- **Work to complete**
I'd like the data below restated word for word, with the pictures left out.

======== Exercise data ========

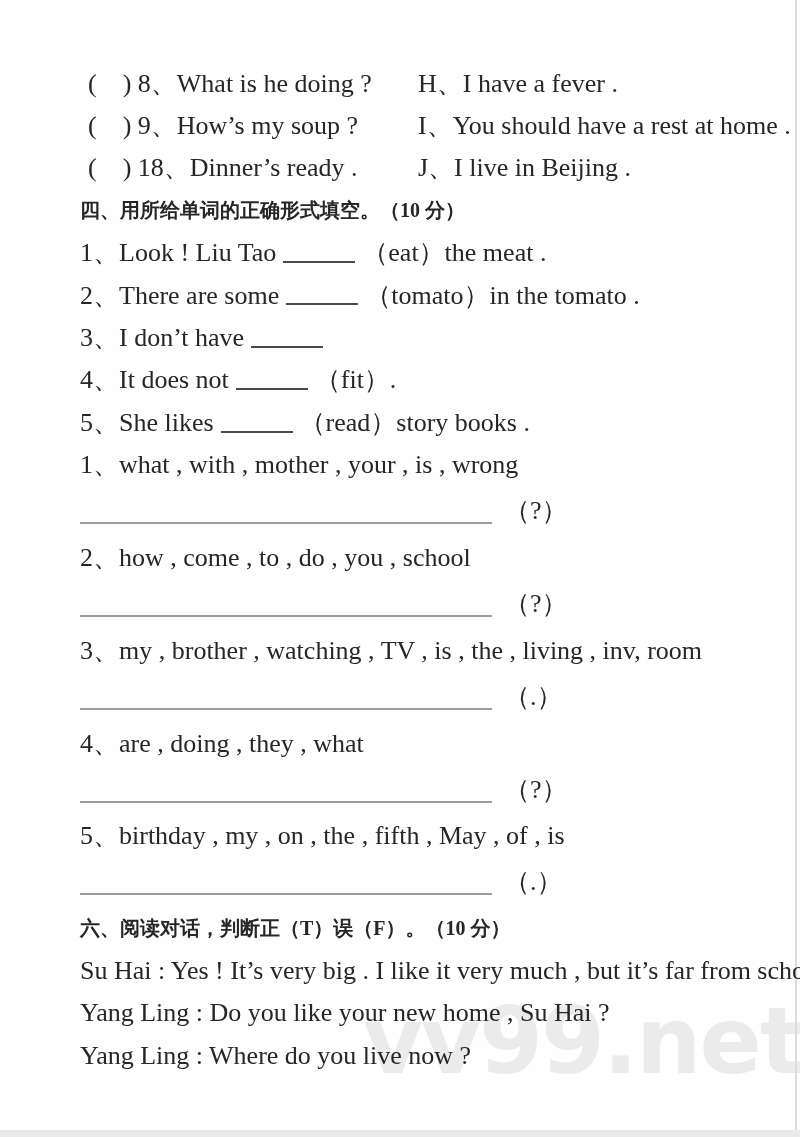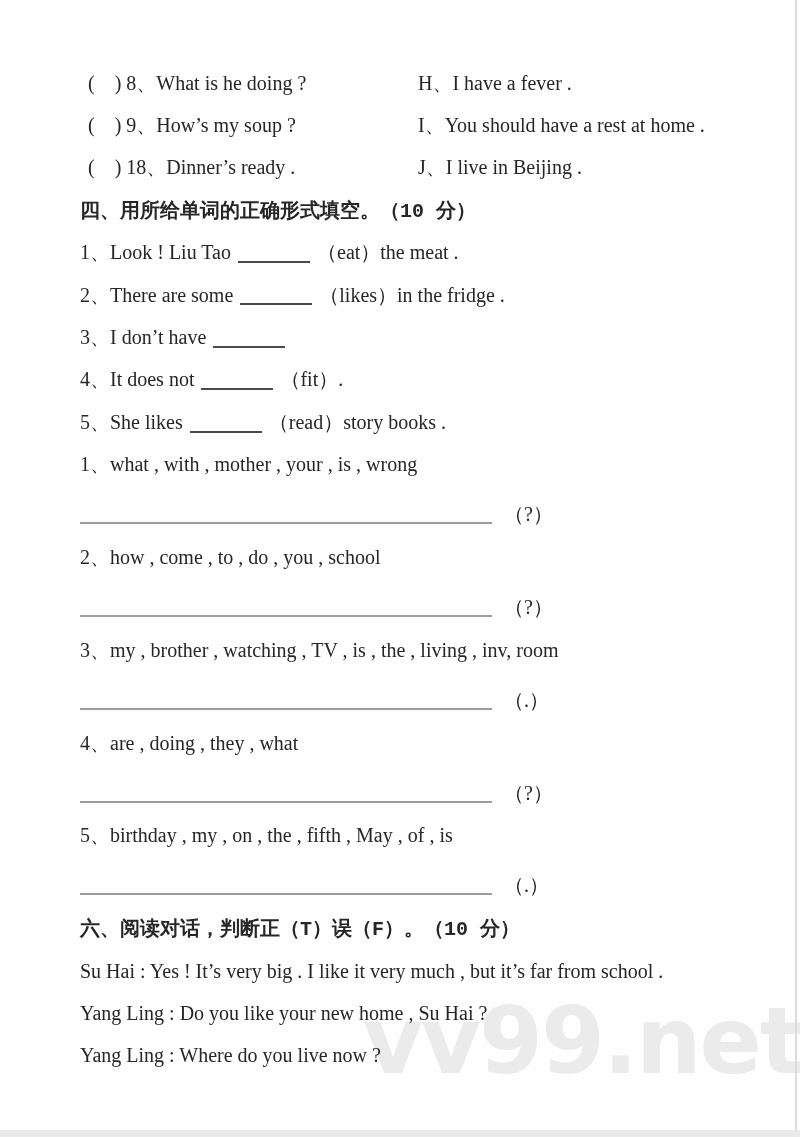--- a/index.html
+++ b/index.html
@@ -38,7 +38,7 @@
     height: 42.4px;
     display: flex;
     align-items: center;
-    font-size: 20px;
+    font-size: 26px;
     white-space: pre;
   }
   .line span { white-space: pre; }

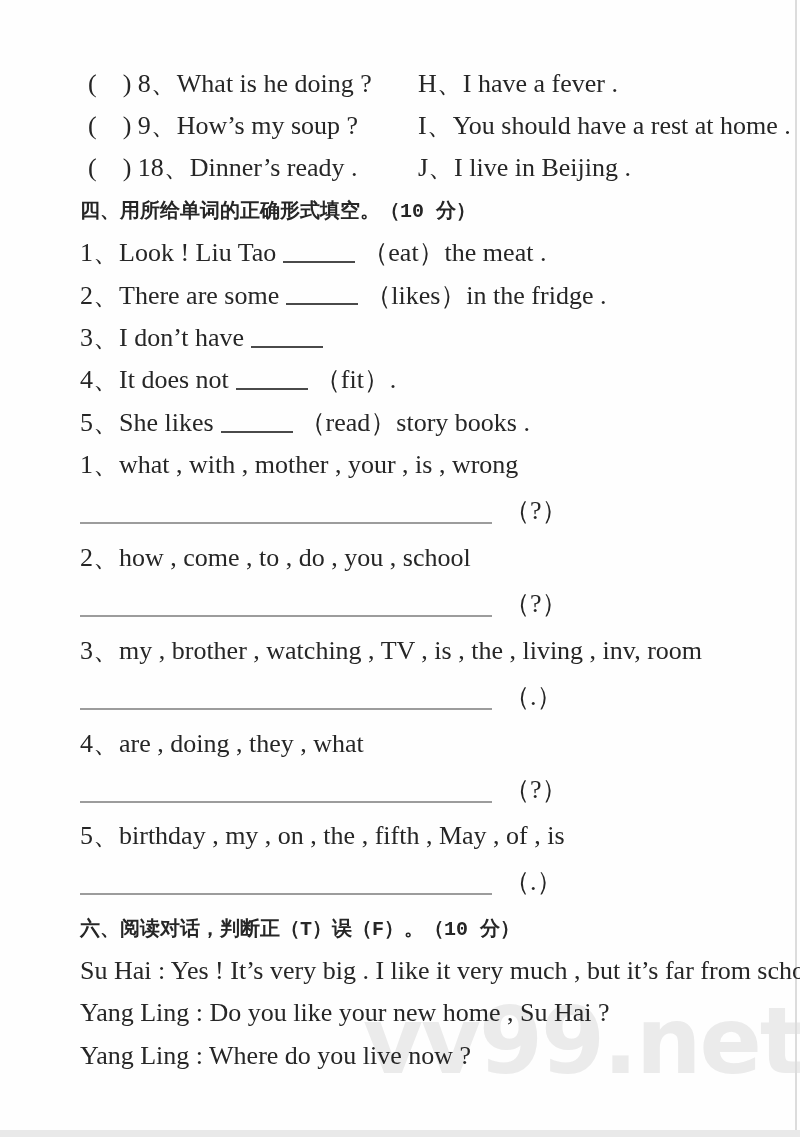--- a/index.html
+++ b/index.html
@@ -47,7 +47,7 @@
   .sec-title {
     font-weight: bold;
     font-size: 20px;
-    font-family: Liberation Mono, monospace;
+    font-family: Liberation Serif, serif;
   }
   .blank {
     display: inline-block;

========

- **Answer to this exercise**
--- a/index.html
+++ b/index.html
@@ -38,7 +38,7 @@
     height: 42.4px;
     display: flex;
     align-items: center;
-    font-size: 20px;
+    font-size: 26px;
     white-space: pre;
   }
   .line span { white-space: pre; }

--- a/index.html
+++ b/index.html
@@ -47,7 +47,7 @@
   .sec-title {
     font-weight: bold;
     font-size: 20px;
-    font-family: Liberation Mono, monospace;
+    font-family: Liberation Serif, serif;
   }
   .blank {
     display: inline-block;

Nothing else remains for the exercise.